→ Tasks to carry out:
1. Please list the numbered subsection headings that appear under "2. Materials and Methods" in the bio-ferrography passage.
2. Write the next few sentences of the bio-ferrography passage, picking up after its final sentence.

→ Selected passage:
Advancing Liquid Biopsy: First Clinical Demonstration of Bio-Ferrography for Isolation and Microscopic Characterization of EGFR-Positive Circulating Tumor Cells in Metastatic Cancer
Simple Summary
Abstract
1. Introduction
2. Materials and Methods
2.1. Blood Samples from Cancer Patients
2.2. Blood Samples from Healthy Donors
2.3. A431 Cell Line Positive Controls
2.4. Bio-Ferrographic IMS
- (1)
- Ab EGFR (R-1) mouse anti-human IgG antibody (Santa Cruz Biotechnology, Inc., Santa Cruz, CA, USA, catalog No. sc-101, 0.2 mg/mL) was mixed with Miltenyi MicroBeads conjugated to monoclonal rat anti-mouse IgG antibodies (Miltenyi Biotec, Inc., Auburn, CA, USA) and incubated at 7 °C for 20 min (this will be referred to hereafter as the cocktail suspension). Each patient’s blood sample was separated and run on three channels on the ferrogram. The remaining two channels were used for negative and positive cell controls. The positive control sample was spiked with 100 positive control cells (A431). For this purpose, at least three drops were first drawn onto a glass slide in order to verify the inlet amount of 100 spiking target cells. The target cells per each drop were counted and averaged. The average value (namely, “the inlet amount of target cells”) was used for the recovery rate calculation. The blood samples were washed (without any red blood cell lysis process) and were incubated with the cocktail suspension at 20 °C using an orbital shaker and mild shaking.

→ Data provided:
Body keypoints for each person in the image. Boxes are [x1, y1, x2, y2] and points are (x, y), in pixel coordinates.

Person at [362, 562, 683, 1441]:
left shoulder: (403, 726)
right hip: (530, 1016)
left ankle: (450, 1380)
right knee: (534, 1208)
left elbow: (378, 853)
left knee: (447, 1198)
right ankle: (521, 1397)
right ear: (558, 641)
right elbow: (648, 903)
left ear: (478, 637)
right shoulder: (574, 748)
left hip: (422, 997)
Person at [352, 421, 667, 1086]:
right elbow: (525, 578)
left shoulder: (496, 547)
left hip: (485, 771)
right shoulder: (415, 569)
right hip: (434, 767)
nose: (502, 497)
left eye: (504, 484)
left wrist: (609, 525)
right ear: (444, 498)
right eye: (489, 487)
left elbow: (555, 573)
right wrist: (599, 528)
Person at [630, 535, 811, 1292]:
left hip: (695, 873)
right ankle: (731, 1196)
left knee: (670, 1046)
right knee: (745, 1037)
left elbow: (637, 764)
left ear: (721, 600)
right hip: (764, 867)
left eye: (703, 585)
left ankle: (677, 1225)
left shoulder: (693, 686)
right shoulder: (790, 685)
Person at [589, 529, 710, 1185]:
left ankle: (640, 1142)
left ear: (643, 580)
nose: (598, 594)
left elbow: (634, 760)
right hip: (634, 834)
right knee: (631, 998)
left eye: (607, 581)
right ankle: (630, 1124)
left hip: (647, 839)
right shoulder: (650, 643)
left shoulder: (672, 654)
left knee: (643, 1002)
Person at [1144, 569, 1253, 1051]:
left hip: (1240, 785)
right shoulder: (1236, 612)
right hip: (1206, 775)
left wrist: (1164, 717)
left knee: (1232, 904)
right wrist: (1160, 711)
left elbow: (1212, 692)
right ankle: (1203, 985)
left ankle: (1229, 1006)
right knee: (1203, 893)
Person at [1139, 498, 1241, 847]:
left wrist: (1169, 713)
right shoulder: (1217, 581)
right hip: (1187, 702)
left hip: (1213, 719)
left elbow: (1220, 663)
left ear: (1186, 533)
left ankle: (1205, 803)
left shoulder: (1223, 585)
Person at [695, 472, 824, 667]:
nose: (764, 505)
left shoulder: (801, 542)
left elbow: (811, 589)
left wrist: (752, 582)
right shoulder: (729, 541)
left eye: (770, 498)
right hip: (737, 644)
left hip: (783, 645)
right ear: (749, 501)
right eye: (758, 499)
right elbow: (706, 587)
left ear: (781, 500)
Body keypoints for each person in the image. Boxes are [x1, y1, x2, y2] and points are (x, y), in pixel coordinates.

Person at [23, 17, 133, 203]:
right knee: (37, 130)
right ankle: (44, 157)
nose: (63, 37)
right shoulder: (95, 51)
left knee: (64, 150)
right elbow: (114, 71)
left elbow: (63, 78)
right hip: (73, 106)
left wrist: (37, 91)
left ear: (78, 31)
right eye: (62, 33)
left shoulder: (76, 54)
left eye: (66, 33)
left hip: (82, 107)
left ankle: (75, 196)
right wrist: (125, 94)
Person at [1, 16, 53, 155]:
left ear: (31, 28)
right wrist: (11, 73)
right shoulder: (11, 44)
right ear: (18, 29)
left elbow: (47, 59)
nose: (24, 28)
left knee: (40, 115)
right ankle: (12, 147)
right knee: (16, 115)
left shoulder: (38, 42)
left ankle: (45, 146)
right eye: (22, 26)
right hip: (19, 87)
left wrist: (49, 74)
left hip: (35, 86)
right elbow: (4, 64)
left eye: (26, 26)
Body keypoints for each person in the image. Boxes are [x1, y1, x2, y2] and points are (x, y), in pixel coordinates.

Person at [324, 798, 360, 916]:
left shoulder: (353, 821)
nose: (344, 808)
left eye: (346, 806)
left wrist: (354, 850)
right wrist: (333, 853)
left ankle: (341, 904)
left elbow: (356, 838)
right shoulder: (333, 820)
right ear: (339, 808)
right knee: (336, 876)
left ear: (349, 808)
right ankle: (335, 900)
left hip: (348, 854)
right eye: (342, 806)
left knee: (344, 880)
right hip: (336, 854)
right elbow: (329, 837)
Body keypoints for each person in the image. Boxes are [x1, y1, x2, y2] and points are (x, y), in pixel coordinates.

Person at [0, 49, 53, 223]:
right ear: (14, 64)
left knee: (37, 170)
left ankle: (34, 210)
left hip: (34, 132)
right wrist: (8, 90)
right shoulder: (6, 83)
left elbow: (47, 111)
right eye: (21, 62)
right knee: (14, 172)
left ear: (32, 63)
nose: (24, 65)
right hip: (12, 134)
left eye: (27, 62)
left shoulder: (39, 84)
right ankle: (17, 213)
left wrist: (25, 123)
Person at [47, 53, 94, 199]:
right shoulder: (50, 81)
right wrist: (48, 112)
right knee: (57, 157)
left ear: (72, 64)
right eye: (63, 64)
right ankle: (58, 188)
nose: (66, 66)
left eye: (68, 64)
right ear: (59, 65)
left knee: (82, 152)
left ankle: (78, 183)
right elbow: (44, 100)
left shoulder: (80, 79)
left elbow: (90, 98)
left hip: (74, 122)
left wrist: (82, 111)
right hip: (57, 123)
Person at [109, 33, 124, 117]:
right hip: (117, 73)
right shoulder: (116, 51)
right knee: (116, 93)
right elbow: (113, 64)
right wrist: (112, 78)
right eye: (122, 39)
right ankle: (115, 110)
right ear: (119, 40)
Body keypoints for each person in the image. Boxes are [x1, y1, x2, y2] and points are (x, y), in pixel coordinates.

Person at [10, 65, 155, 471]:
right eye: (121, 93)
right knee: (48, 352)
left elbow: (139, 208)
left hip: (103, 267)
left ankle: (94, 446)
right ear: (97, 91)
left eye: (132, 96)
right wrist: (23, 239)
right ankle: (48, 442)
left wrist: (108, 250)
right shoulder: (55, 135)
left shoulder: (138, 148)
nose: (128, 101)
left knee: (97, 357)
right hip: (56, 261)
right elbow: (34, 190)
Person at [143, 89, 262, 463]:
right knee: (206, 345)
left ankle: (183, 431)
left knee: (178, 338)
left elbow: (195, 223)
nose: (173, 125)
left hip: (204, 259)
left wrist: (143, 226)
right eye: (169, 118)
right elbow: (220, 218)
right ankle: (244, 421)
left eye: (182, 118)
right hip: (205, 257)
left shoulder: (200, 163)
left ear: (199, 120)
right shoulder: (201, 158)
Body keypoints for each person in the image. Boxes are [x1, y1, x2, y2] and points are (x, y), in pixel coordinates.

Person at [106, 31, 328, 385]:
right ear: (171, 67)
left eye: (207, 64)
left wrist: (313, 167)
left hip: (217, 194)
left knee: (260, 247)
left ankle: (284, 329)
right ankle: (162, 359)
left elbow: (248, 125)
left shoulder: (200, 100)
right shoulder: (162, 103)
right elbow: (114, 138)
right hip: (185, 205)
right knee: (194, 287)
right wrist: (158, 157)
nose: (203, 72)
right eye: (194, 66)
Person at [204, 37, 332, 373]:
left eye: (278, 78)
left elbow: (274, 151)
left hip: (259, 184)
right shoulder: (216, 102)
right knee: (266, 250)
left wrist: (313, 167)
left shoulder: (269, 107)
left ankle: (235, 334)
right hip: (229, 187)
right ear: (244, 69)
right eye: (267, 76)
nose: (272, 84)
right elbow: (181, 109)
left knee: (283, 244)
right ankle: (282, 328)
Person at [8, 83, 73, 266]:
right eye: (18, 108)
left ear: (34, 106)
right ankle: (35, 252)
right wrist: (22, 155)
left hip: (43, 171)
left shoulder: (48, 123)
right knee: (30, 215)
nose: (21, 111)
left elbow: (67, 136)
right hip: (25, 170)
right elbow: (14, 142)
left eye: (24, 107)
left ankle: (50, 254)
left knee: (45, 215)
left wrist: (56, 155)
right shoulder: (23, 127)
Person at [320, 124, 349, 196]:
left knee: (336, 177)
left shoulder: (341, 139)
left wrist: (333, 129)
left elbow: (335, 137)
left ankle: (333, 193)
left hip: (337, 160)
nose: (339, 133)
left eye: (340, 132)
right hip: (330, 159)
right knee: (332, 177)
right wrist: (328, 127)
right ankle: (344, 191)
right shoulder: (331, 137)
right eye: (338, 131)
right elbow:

→ Answers for the tasks:
1.
2.1. Blood Samples from Cancer Patients
2.2. Blood Samples from Healthy Donors
2.3. A431 Cell Line Positive Controls
2.4. Bio-Ferrographic IMS

2.
- (2)
- For cell isolation from blood, a Bio-Ferrograph 2100 (Guilfoyle, Inc., Belmont, MA, USA) was used. A photograph of the instrument, together with a schematic representation of the deposition pattern of captured particles on the slide, is shown in Figure 2. In order to minimize contamination of the samples by the surroundings, the Bio-Ferrograph was placed in a biological safety cabinet (ADS Laminar’s Optimale 12). All samples were washed prior to bio-ferrographic separation and filled with phosphate-buffered solution (PBS) to a fixed volume of 0.5 mL. During the bio-ferrographic separation process, the capture cell and reservoir were filled with 0.5 mL PBS at a flow rate of 0.1 mL/min. This was followed by inserting the sample with the target cells into the reservoir and isolating the target cells on the capture band at a pre-defined flow rate. Finally, the chambers were washed with PBS at the same flow rate.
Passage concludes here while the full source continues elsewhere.